I prezzi del gas in Europa continuano a correre e sono ormai sensibilmente superiori non solo a quelli di dodici mesi fa, ma hanno superato i massimi degli ultimi venti anni. In queste stesse settimane i prezzi dell’elettricità in Europa salgono e toccano livelli record. La Spagna lancia un appello all’Europa perché cambi le regole sulle emissioni senza successo. Mentre i prezzi del gas naturale esplodono solo tre anni fa ci saremmo aspettati un incremento degli investimenti, in termini di nuove esplorazioni e impianti, da parte delle società energetiche, invece il ciclo degli investimenti in idrocarburi è fermo al palo. Gli operatori non possono comportarsi secondo le leggi del mercato e sono stretti da una serie di regole e pressioni, per esempio quelle degli investitori, per non investire in idrocarburi. Anche il gas naturale che fino a pochi anni fa era considerato la risorsa di transizione tra il vecchio e il nuovo mondo non è più di moda.

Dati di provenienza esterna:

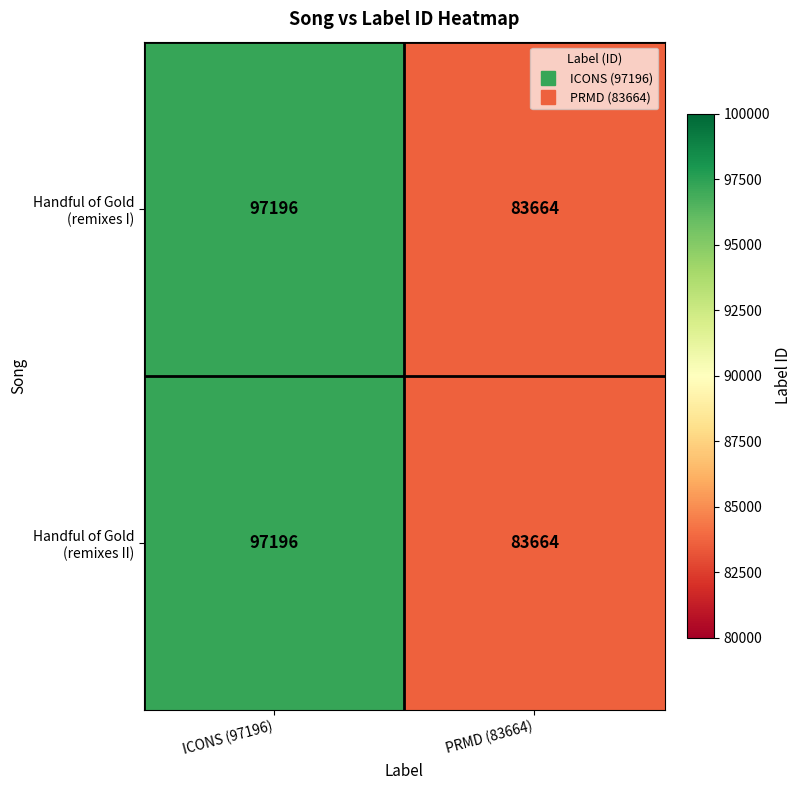

Is it true that Handful of Gold (remixes II) equals 49495 at PRMD (83664)?

False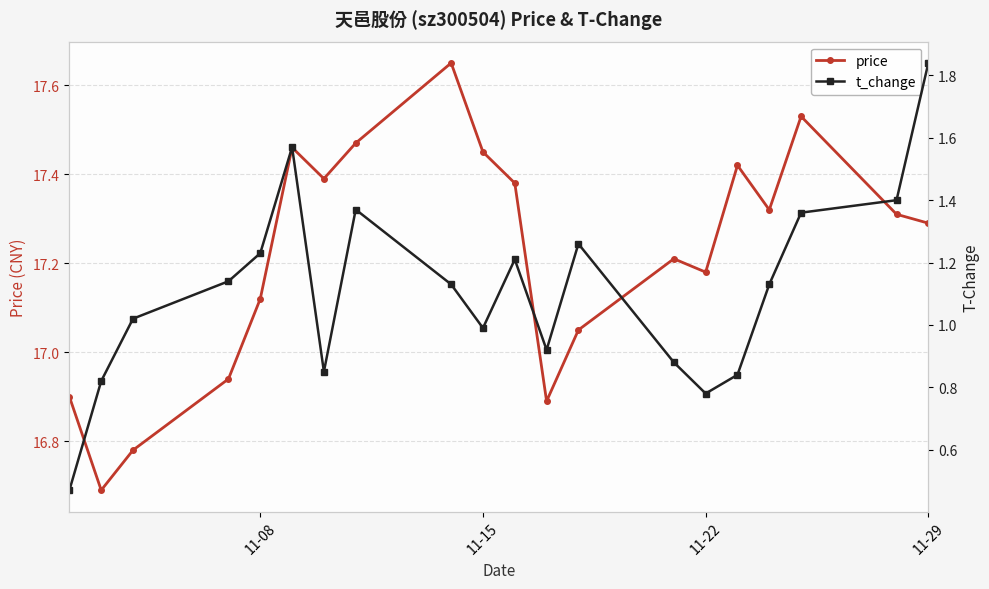

At which label does price first exceed 17?

11-08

Mentre la domanda recupera, la produzione scende senza nuovi investimenti e alcuni governi, per esempio la Germania, sembrano ancora intenzionati a chiudere diversi giga di capacità nucleare. Le autovetture consumano ancora benzina e le case vengono ancora riscaldate con il gas; le energie rinnovabili non sono ancora in grado di garantire energia stabile e programmabile a costi contenuti e sottopongono la rete a picchi che sono complicatissimi da gestire sia per le esigenze delle famiglie che per quelle delle imprese.
La novità è la decisione con cui l’Europa si è avviata sulla transizione verde che apre, come minimo, una fase particolare in cui le famiglie consumano ancora come prima con gli stessi strumenti di prima mentre la disponibilità di fonti tradizionali scende rapidamente. Nessun’altra area globale ha deciso di avviare questo percorso e la ragione evidente è il costo enorme di questa scelta sia per il sistema industriale che per i consumatori.
La salita dei prezzi del gas è particolarmente preoccupante perché avviene in una stagione, l’estate, di bassi consumi mentre la spesa dei consumatori si concentra in inverno. Non è chiaro se le energie rinnovabili siano in grado di sostituire quelle tradizionali in termini sia di disponibilità che di costo. L’impatto ambientale è una domanda aperta perché, per esempio, i piani per incrementare la produzione di materie prime per i motori elettrici sono estremamente invasivi per l’ambiente e qualche riflessione si potrebbe fare anche sui parchi solari ed eolici.
Quello che invece diventa sempre più certo è il costo di questa fase di transizione attuata con questa velocità e con queste modalità. I lockdown del 2020 e del 2021 hanno “nascosto” il problema imponendo una stretta sui consumi. Oggi che l’economia riapre e che sono passati altri dodici mesi di mancati investimenti nelle fonti tradizionali il problema emerge e sembra portare a uno scenario in cui i consumatori devono scegliere se consumare molto meno o pagare molto di più. Il programma di aiuti statali che l’Europa potrebbe avviare per tutelare le fasce più deboli non risolve il problema perché la disponibilità di energia è un limite fisico che non può essere risolto da immissioni di liquidità, nuove tasse o sussidi.
Se il limite fisico della disponibilità di energia dovesse materializzarsi l’unico modo per garantire le fasce più deboli sarebbe imporre a tutti un limite “green” all’utilizzo di energia.